**Task brief**
Repeat each entry in full, exactly.

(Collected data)
· · · ·
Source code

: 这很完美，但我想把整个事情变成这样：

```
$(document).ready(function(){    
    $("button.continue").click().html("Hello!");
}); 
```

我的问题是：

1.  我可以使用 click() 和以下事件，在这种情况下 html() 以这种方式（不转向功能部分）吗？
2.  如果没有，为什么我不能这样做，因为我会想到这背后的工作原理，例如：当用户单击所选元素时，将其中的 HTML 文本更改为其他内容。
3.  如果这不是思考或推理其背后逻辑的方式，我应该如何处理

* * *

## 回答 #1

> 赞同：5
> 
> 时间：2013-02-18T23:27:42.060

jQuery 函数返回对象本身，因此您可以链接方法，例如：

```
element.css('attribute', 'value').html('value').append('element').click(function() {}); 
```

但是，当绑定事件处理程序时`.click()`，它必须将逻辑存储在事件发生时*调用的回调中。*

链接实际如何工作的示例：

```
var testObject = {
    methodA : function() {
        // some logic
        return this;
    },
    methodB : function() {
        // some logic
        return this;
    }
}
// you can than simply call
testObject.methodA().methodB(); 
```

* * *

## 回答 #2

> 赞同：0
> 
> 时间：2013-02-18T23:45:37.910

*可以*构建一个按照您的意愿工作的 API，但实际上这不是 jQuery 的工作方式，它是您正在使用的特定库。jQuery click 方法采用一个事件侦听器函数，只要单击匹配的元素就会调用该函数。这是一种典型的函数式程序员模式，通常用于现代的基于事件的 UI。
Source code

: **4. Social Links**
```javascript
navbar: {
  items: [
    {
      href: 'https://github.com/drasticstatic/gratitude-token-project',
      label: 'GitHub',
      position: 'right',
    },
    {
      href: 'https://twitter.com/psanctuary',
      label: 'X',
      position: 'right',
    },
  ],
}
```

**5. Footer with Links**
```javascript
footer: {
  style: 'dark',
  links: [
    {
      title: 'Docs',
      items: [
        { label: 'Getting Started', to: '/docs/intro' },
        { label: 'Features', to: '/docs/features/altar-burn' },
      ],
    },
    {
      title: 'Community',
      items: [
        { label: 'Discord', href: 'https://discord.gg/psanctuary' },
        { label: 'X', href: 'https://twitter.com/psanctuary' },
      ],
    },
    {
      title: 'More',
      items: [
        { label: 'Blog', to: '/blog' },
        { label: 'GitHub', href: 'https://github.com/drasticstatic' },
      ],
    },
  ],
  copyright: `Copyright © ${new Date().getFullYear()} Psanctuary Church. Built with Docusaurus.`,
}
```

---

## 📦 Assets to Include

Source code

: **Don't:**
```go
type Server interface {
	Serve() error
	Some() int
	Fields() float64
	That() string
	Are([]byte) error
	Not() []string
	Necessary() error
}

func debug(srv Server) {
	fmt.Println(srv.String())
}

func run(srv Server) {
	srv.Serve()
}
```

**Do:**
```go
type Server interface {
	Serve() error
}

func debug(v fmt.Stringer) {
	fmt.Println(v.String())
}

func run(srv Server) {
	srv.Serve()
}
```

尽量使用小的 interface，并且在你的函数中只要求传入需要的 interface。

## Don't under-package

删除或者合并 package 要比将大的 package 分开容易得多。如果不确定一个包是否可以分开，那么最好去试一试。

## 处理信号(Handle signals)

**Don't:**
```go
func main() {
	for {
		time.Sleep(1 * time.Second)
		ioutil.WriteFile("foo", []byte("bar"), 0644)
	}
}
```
· · · ·
**Solution**
Source code

: 这很完美，但我想把整个事情变成这样：

```
$(document).ready(function(){    
    $("button.continue").click().html("Hello!");
}); 
```

我的问题是：

1.  我可以使用 click() 和以下事件，在这种情况下 html() 以这种方式（不转向功能部分）吗？
2.  如果没有，为什么我不能这样做，因为我会想到这背后的工作原理，例如：当用户单击所选元素时，将其中的 HTML 文本更改为其他内容。
3.  如果这不是思考或推理其背后逻辑的方式，我应该如何处理

* * *

## 回答 #1

> 赞同：5
> 
> 时间：2013-02-18T23:27:42.060

jQuery 函数返回对象本身，因此您可以链接方法，例如：

```
element.css('attribute', 'value').html('value').append('element').click(function() {}); 
```

但是，当绑定事件处理程序时`.click()`，它必须将逻辑存储在事件发生时*调用的回调中。*

链接实际如何工作的示例：

```
var testObject = {
    methodA : function() {
        // some logic
        return this;
    },
    methodB : function() {
        // some logic
        return this;
    }
}
// you can than simply call
testObject.methodA().methodB(); 
```

* * *

## 回答 #2

> 赞同：0
> 
> 时间：2013-02-18T23:45:37.910

*可以*构建一个按照您的意愿工作的 API，但实际上这不是 jQuery 的工作方式，它是您正在使用的特定库。jQuery click 方法采用一个事件侦听器函数，只要单击匹配的元素就会调用该函数。这是一种典型的函数式程序员模式，通常用于现代的基于事件的 UI。
Source code

: **4. Social Links**
```javascript
navbar: {
  items: [
    {
      href: 'https://github.com/drasticstatic/gratitude-token-project',
      label: 'GitHub',
      position: 'right',
    },
    {
      href: 'https://twitter.com/psanctuary',
      label: 'X',
      position: 'right',
    },
  ],
}
```

**5. Footer with Links**
```javascript
footer: {
  style: 'dark',
  links: [
    {
      title: 'Docs',
      items: [
        { label: 'Getting Started', to: '/docs/intro' },
        { label: 'Features', to: '/docs/features/altar-burn' },
      ],
    },
    {
      title: 'Community',
      items: [
        { label: 'Discord', href: 'https://discord.gg/psanctuary' },
        { label: 'X', href: 'https://twitter.com/psanctuary' },
      ],
    },
    {
      title: 'More',
      items: [
        { label: 'Blog', to: '/blog' },
        { label: 'GitHub', href: 'https://github.com/drasticstatic' },
      ],
    },
  ],
  copyright: `Copyright © ${new Date().getFullYear()} Psanctuary Church. Built with Docusaurus.`,
}
```

---

## 📦 Assets to Include

Source code

: **Don't:**
```go
type Server interface {
	Serve() error
	Some() int
	Fields() float64
	That() string
	Are([]byte) error
	Not() []string
	Necessary() error
}

func debug(srv Server) {
	fmt.Println(srv.String())
}

func run(srv Server) {
	srv.Serve()
}
```

**Do:**
```go
type Server interface {
	Serve() error
}

func debug(v fmt.Stringer) {
	fmt.Println(v.String())
}

func run(srv Server) {
	srv.Serve()
}
```

尽量使用小的 interface，并且在你的函数中只要求传入需要的 interface。

## Don't under-package

删除或者合并 package 要比将大的 package 分开容易得多。如果不确定一个包是否可以分开，那么最好去试一试。

## 处理信号(Handle signals)

**Don't:**
```go
func main() {
	for {
		time.Sleep(1 * time.Second)
		ioutil.WriteFile("foo", []byte("bar"), 0644)
	}
}
```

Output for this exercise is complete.